> _PASSAGE TO READ_
* * * *

It’s important to set a goal at first. Set a goal to know where you are going, but also know where you currently are. That gives you a road map for the future.


Presumably you are here because you want to take your money to the NEXT LEVEL. But how do you define what the next level is? If you are working towards a personal financial goal, you get to define what it is for you. Here’s one example of how I previously defined it for me.


When I was 20 years old, I set a goal of having a net worth of $10 million by age 60. But it wasn’t just one goal. I also set benchmarks or in-between goals to make sure I was on a realistic path. So the goals I set actually looked like this:


Level 1: $100k by age 25

Level 2: $250k by age 30

Level 3: $500k by age 35

Level 4: $1M by age 40

Level 5: $2M by age 45

Level 6: $4M by age 50

Level 7: $10M by age 60


So that’s roughly a doubling of my expected net worth every 5 years, although it was more ambitious from age 25 to 30 and less ambitious from age 50 to 60. Which makes sense because I could take more risk when I was younger and will take less risk when I’m older. In order to double your portfolio in 5 years, you’d need a 14.8% return on investment. If you could attain that ROI, then you wouldn’t need to save any more money. But I expected that I would have to save money as well, which I have done.


In the first decade, from age 20 to 30, I successfully hit my Level 1 goal and the my Level 2 goal. But then something curious happened. I actually decided that my original goal of $10M by age 60 was not actually what I wanted to aim towards. But aiming towards that original goal gave me sufficient progress and now I have the flexibility to aim towards another goal. A goal that’s better for what I actually want. Because at age 20 I didn’t actually know what I wanted decades into the future. Now at age 30 I have a better understanding. But I still expect that my goal will continue to evolve with time as I learn more about myself and my desires and life in general. But I’m sure glad that I set an ambitious goal when I was young and naive because it will make whatever future goal that I define easier to attain. How I define financial success for me will change with time, but I long as I consistently put in the effort, I will get there with time. And I encourage you to do the same!

* * * *

> _TASKS TO PERFORM_
[1] In the text on financial goals, why was the writer's plan more ambitious from age 25 to 30 and less ambitious from age 50 to 60?
[2] According to the text on financial goals, what return on investment would double a portfolio in 5 years?
[3] Write out the text on financial goals from "So that’s roughly" to "I have done.".

> _DATASET EXCERPT_
* * * *

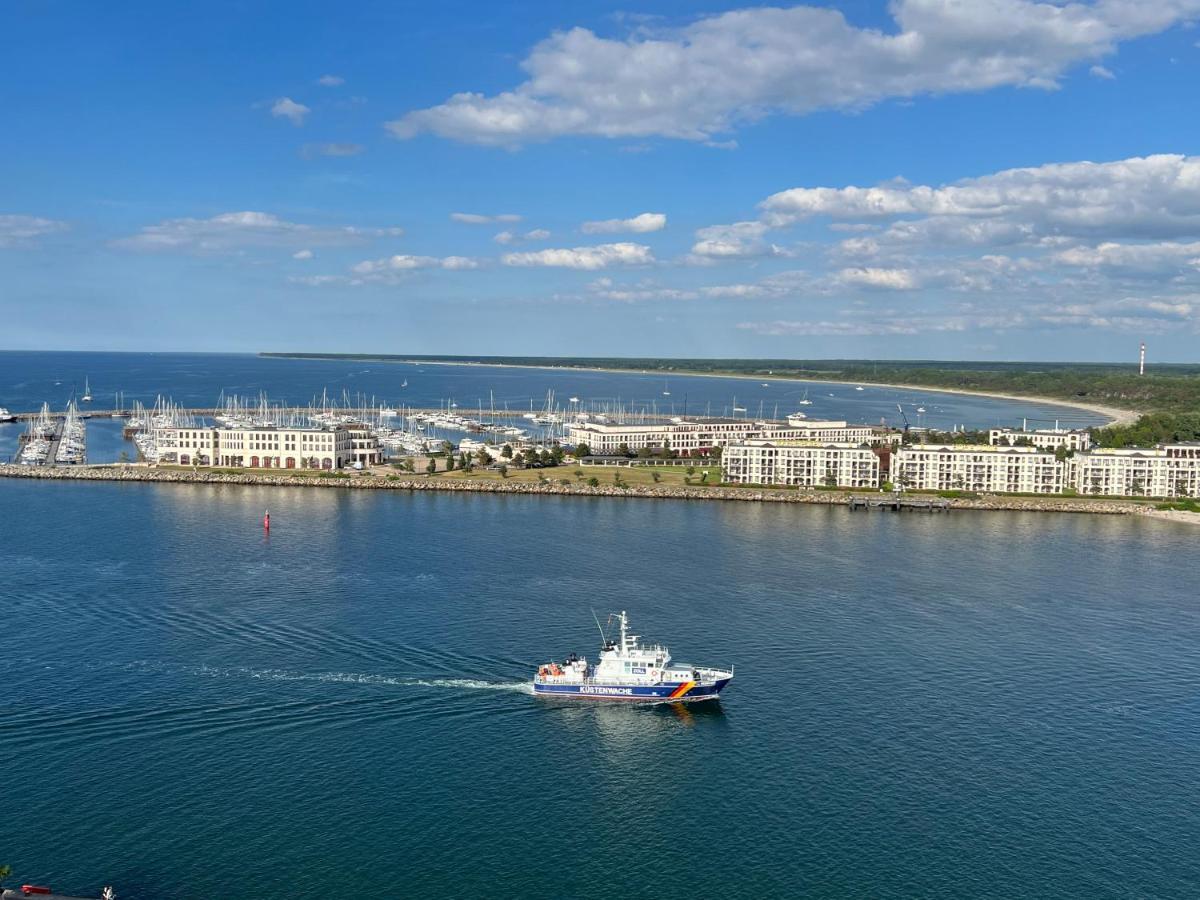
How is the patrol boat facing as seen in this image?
to the viewer's right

* * * *

> _RESPONSES TO THE EXERCISE_
[1] The writer could take more risk when younger and will take less risk when older, so the plan asks for faster growth early and slower growth later.

[2] A 14.8% return on investment.

[3]
So that’s roughly a doubling of my expected net worth every 5 years, although it was more ambitious from age 25 to 30 and less ambitious from age 50 to 60. Which makes sense because I could take more risk when I was younger and will take less risk when I’m older. In order to double your portfolio in 5 years, you’d need a 14.8% return on investment. If you could attain that ROI, then you wouldn’t need to save any more money. But I expected that I would have to save money as well, which I have done.